--- Exercise tasks ---
A. Name the Obama Administration members that the Echo Chamber text says were listed as "likely operations officers."
B. In the Echo Chamber text, write out the passage from "Other Obama Administration members, including" to "business and politics." word for word.

--- Document extract ---
►
Other Obama Administration members, including Jake Sullivan, Tommy Vietor, Ned Price, Jon Favreau, Jon Finer, and Dan Pfeiffer, are all listed as “likely operations officers.”
Several reporters were mentioned as being part of the Echo Chamber. They included “The Atlantic’s Jeffrey Goldberg, the New York Times’ Max Fisher, and NBC News’s Andrea Mitchell.” Six more reporters were referenced but not named.
The purpose of the article was not to promote these details, but rather to debunk them:
The memo, circulated at senior levels in the White House, shows just how deeply the Echo Chamber conspiracy theory had penetrated business and politics.
For those who’ve spent any amount of time following events, use of an orchestrated Echo Chamber is real and effective.
But don’t take my word for it. Let’s see what Ben Rhodes & other Obama Administration members said about Echo Chambers and coordinated efforts w/the media.
David Samuels obtained unprecedented access to Ben Rhodes, Jon Favreau and others. The result was enlightening. From Samuel’s article:
When I asked Jon Favreau, Obama’s lead speechwriter in the 2008 campaign, and a close friend of Rhodes’s, whether he or Rhodes or the president had ever thought of their individual speeches and bits of policy making as part of some larger restructuring of the American narrative, he replied:
“We saw that as our entire job.”
Favreau would later weigh in on Rhodes’ credentials:
“The idea of someone with a masters in fiction who had also co-authored the Iraq Study Group and 9/11 Commission reports seemed perfect for a candidate who put so much emphasis on storytelling.”
Rhodes described the environment in which they were operating:
“Most of the outlets are reporting on world events from Washington. The average reporter we talk to is 27 years old, and their only reporting experience consists of being around political campaigns. That’s a sea change.”
“They literally know nothing.”
This environment allowed for substantial narrative-shaping. Tanya Somanader, the White House director of digital response became known on Twitter as @TheIranDeal.
◄
--- Available data ---
►
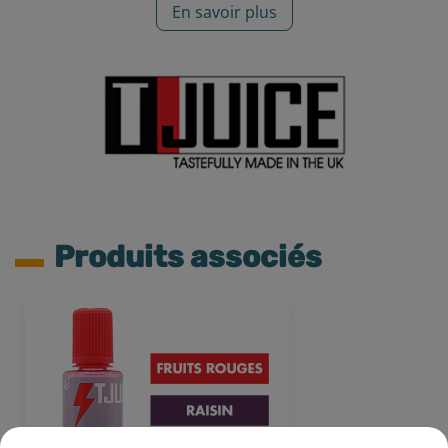
En savoir plus
Produits associés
◄
--- Expected outputs ---
A. Jake Sullivan, Tommy Vietor, Ned Price, Jon Favreau, Jon Finer, and Dan Pfeiffer

B.
Other Obama Administration members, including Jake Sullivan, Tommy Vietor, Ned Price, Jon Favreau, Jon Finer, and Dan Pfeiffer, are all listed as “likely operations officers.”
Several reporters were mentioned as being part of the Echo Chamber. They included “The Atlantic’s Jeffrey Goldberg, the New York Times’ Max Fisher, and NBC News’s Andrea Mitchell.” Six more reporters were referenced but not named.
The purpose of the article was not to promote these details, but rather to debunk them:
The memo, circulated at senior levels in the White House, shows just how deeply the Echo Chamber conspiracy theory had penetrated business and politics.